10 Plants to Avoid in Your Garden

As a gardener in the UK, you may be eager to fill your garden with a diverse array of plants. However, not all plants are suitable for every location, and some can even cause more harm than good. In this blog post, we'll take a look at ten plants you should avoid growing in your UK garden, either because they're invasive, harmful to native species, or difficult to manage.


  1. Japanese Knotweed (Fallopia japonica)

Japanese Knotweed is an invasive species that can cause significant damage to your garden and property. Its aggressive growth can lead to cracks in your home's foundations, walls, and paving. Additionally, this plant is difficult to eradicate and can regrow from small fragments of root left in the soil.

  1. Giant Hogweed (Heracleum mantegazzianum)

Giant Hogweed poses a health risk to humans, as its sap can cause severe skin burns and even temporary blindness. This invasive plant can grow up to 5 metres tall and is capable of outcompeting native plants, making it a threat to local ecosystems.

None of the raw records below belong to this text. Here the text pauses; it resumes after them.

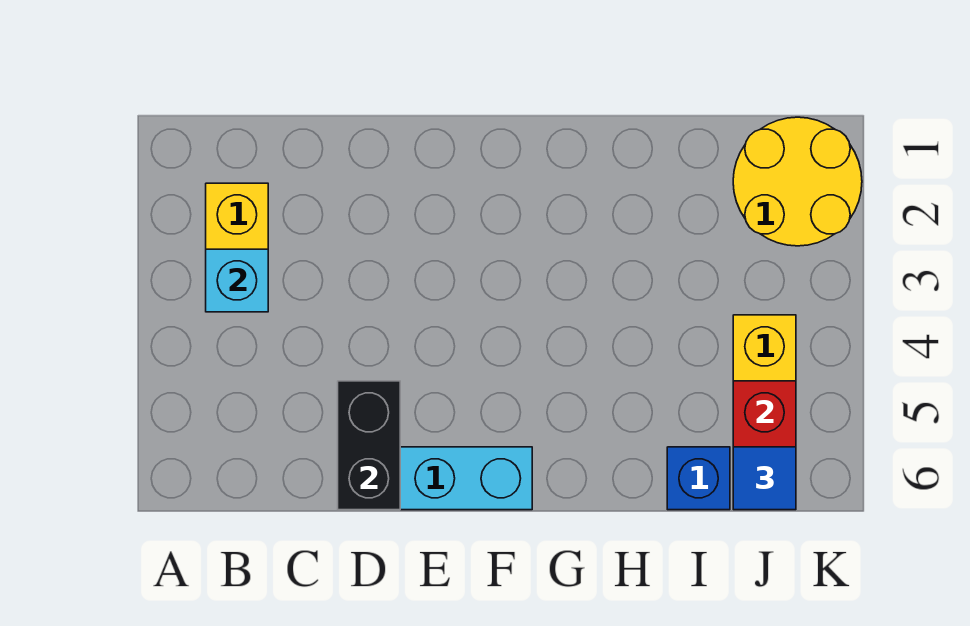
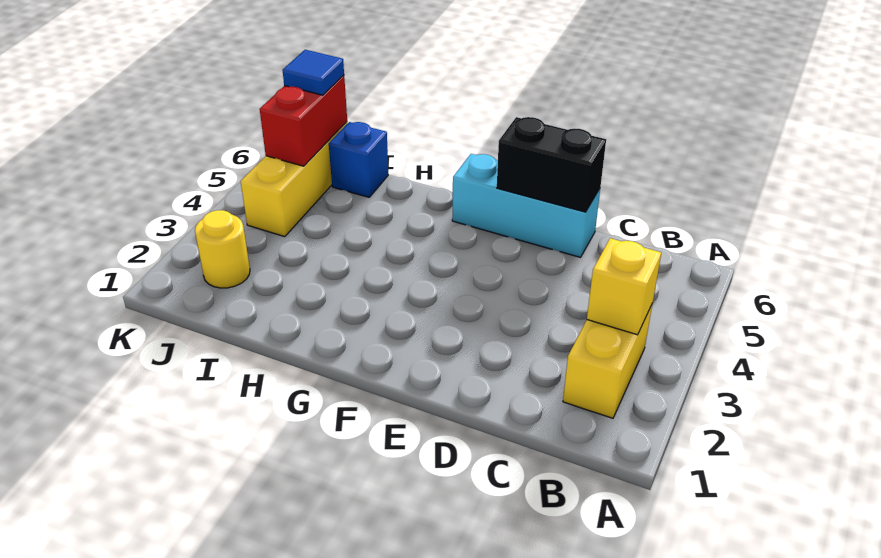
cyan 1x1 brick [206,249,268,312] -> yellow 1x1 brick [587,238,661,335]
black 1x2 brick [338,381,400,510] -> black 1x2 brick turned to [497,117,606,212]
yellow 2x2 round brick [733,117,862,246] -> yellow 1x1 round brick [195,210,250,288]

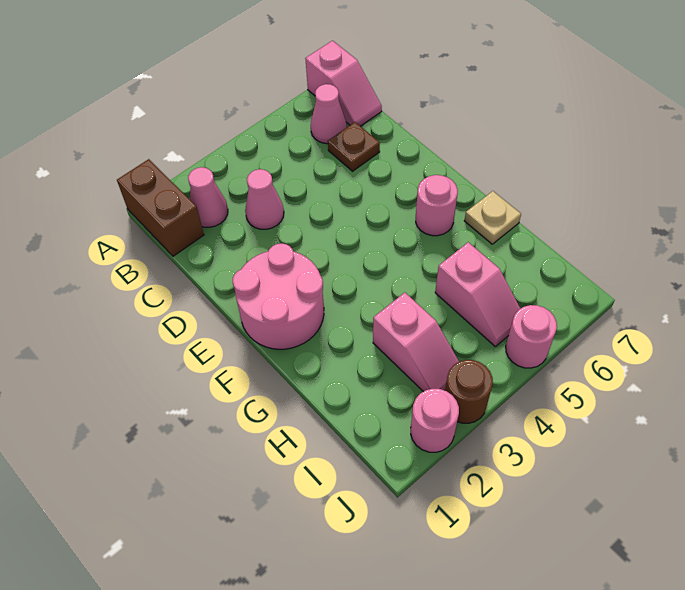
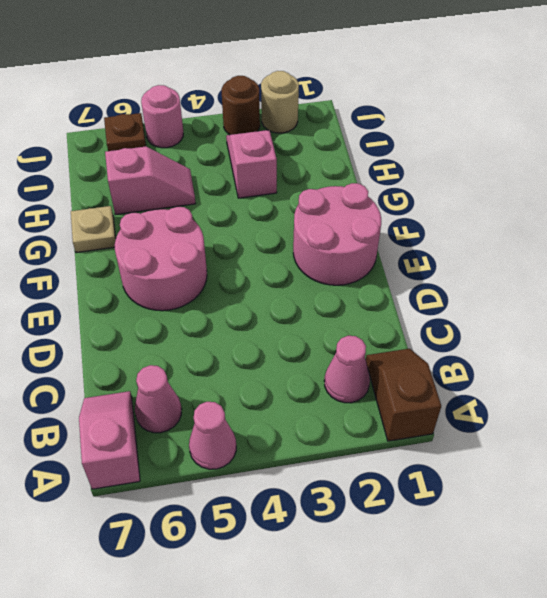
brown 1x2 brick [117,159,204,256] -> brown 1x2 slope [366,349,441,441]
pink 1x1 cone [245,169,284,229] -> pink 1x1 cone moved to [189,402,236,469]
brown 1x1 plate [328,122,380,171] -> brown 1x1 plate moved to [104,113,146,151]
pink 1x1 round brick [416,175,458,236] -> pink 2x2 round brick [115,207,207,311]
pink 1x2 slope [435,242,520,346] -> pink 1x2 slope turned to [105,147,196,215]
pink 1x1 round brick [411,389,459,452] -> tan 1x1 round brick [261,71,299,133]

  1. Rhododendron ponticum

Though beautiful, Rhododendron ponticum is an invasive species that can spread rapidly and smother native plants. It also produces toxins that inhibit the growth of other plants, making it particularly troublesome for UK woodlands and gardens.

  1. Himalayan Balsam (Impatiens glandulifera)

Himalayan Balsam is an invasive plant with an aggressive growth habit, capable of outcompeting native plants for light, space, and nutrients. Its rapid spread can lead to soil erosion and increased flood risks, as it dies back in winter, leaving riverbanks exposed.

  1. Leyland Cypress (x Cuprocyparis leylandii)

Leyland Cypress is a fast-growing evergreen tree that can cause disputes between neighbours due to its ability to quickly block light and views. It requires frequent pruning to keep it in check, making it a high-maintenance option for your garden.

  1. Common Bamboo (Phyllostachys aurea)

While bamboo can add an exotic touch to your garden, some species, like the Common Bamboo, can become invasive if not carefully managed. Its aggressive root system can spread rapidly and cause damage to structures and other plants in your garden.

  1. Yellow Archangel (Lamiastrum galeobdolon)

Yellow Archangel is an attractive woodland plant, but it can become invasive in your garden. It spreads quickly through underground runners and can smother other plants, making it difficult to control once established.

  1. Montbretia (Crocosmia x crocosmiiflora)

Montbretia is a popular garden plant, but its rapid spread can become problematic. It quickly forms dense clumps that can be difficult to remove, outcompeting native plants and reducing biodiversity in your garden.

  1. Cherry Laurel (Prunus laurocerasus)

Cherry Laurel is a fast-growing evergreen shrub that can quickly form dense, impenetrable thickets, making it unsuitable for small gardens. It can also be toxic to humans and animals if ingested, so consider alternatives if you have children or pets.

10. New Zealand pygmyweed (Crassula helmsii)

 New Zealand pygmyweed is an invasive aquatic plant causing problems by outcompeting native species, reducing water quality and oxygen levels, impeding water flow


While there are many beautiful plants to choose from for your UK garden, it's crucial to consider their potential impact on your garden's ecosystem, neighbouring properties, and local wildlife.